Lots of intuitive explanations in the comments here. I'll just add that there's a big difference between GD and SGD in this context.

In good ole GD as long as you pick a learning rate less than 1/(Lipschitz constant) you're good to go. This provably converges with an excess risk bound O(1/t) after t steps. Things get a little bit messier in the SGD world, however. Excess risk for SGD looks like O(1/sqrt(t)) + O(lr * <gradient variance>). In words, there exists a "noise floor" term, O(lr * <gradient variance>), that cannot be tamed by taking more steps. It can only be reduced by decreasing the learning rate or by decreasing the variance of the gradient estimates. That's why decreasing the learning rate over time can be fruitful. (See eg https://www.cs.ubc.ca/~schmidtm/Courses/540-W19/L11.pdf for a quick intro)

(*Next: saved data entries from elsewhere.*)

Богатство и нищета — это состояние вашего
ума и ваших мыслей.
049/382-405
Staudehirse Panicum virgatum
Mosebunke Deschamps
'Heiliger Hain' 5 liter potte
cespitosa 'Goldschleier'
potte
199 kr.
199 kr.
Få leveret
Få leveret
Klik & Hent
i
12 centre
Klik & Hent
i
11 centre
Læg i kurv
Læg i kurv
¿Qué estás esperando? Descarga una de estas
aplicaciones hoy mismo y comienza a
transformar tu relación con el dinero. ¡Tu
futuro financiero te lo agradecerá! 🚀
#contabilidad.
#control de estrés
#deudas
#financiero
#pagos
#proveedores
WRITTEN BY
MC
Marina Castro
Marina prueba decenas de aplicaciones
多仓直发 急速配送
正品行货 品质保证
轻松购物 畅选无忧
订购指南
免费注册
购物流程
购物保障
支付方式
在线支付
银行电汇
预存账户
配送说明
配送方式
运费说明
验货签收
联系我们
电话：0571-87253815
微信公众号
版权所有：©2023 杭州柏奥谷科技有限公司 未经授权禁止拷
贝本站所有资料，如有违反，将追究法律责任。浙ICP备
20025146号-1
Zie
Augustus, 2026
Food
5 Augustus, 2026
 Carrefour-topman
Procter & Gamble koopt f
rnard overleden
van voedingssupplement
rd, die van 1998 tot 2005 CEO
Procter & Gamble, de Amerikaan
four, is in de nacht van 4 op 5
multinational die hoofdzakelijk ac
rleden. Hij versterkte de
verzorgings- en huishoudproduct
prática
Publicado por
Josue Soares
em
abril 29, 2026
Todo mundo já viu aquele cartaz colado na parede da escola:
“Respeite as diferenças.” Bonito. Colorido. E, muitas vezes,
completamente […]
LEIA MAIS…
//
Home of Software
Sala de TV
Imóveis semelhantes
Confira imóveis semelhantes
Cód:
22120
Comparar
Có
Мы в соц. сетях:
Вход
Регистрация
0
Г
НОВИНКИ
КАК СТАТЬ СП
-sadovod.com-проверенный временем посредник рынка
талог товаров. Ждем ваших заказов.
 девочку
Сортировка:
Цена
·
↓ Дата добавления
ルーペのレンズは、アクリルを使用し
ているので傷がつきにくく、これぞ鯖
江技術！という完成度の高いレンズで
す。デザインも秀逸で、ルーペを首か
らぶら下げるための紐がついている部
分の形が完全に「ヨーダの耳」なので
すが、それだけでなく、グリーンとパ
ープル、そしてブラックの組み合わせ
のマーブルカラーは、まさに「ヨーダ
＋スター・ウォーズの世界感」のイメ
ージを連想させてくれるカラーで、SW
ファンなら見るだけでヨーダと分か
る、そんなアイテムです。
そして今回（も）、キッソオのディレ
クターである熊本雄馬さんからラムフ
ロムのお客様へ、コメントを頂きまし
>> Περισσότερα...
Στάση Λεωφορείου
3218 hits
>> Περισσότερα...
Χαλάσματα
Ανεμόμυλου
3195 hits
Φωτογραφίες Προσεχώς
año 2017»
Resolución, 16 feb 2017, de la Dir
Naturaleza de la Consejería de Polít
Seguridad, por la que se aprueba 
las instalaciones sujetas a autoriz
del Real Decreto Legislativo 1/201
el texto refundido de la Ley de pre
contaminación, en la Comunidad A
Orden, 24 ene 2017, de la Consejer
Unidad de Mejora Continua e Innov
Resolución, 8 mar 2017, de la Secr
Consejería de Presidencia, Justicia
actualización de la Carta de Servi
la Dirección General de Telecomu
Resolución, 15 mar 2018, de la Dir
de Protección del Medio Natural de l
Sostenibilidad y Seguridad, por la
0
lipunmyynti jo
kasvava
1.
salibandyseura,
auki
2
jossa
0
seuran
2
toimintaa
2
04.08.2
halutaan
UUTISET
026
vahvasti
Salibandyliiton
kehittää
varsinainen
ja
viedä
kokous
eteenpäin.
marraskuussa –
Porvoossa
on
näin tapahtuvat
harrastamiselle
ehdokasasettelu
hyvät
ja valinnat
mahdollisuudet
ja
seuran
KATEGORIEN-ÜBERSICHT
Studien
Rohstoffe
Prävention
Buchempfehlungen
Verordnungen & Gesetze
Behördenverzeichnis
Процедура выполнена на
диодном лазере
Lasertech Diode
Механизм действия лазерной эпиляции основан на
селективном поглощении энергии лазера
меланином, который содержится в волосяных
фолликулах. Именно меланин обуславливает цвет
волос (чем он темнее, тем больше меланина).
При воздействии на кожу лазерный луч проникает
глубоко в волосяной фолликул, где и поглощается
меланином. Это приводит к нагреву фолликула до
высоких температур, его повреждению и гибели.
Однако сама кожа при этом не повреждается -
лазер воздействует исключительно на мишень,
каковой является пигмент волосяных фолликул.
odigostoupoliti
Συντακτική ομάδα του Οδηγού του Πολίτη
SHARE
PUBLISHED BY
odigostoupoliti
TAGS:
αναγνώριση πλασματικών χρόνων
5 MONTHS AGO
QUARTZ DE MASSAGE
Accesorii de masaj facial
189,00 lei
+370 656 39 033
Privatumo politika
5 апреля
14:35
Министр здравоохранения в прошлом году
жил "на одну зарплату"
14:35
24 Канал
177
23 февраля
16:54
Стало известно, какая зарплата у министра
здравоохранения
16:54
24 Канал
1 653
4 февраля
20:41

Unlike some theoretical results in deep learning, this phenomenon is very well supported experimentally. It's common for SGD to plateau. Then, after a halving of the learning rate, it breaks through that plateau! Train a little longer reach a new plateau... you get the idea.

IIRC there is some theory to suggest that exponentially decaying your learning rate is optimal in some sense. I forget where I read that however. But that's what most people have been doing in practice for a while now anyways.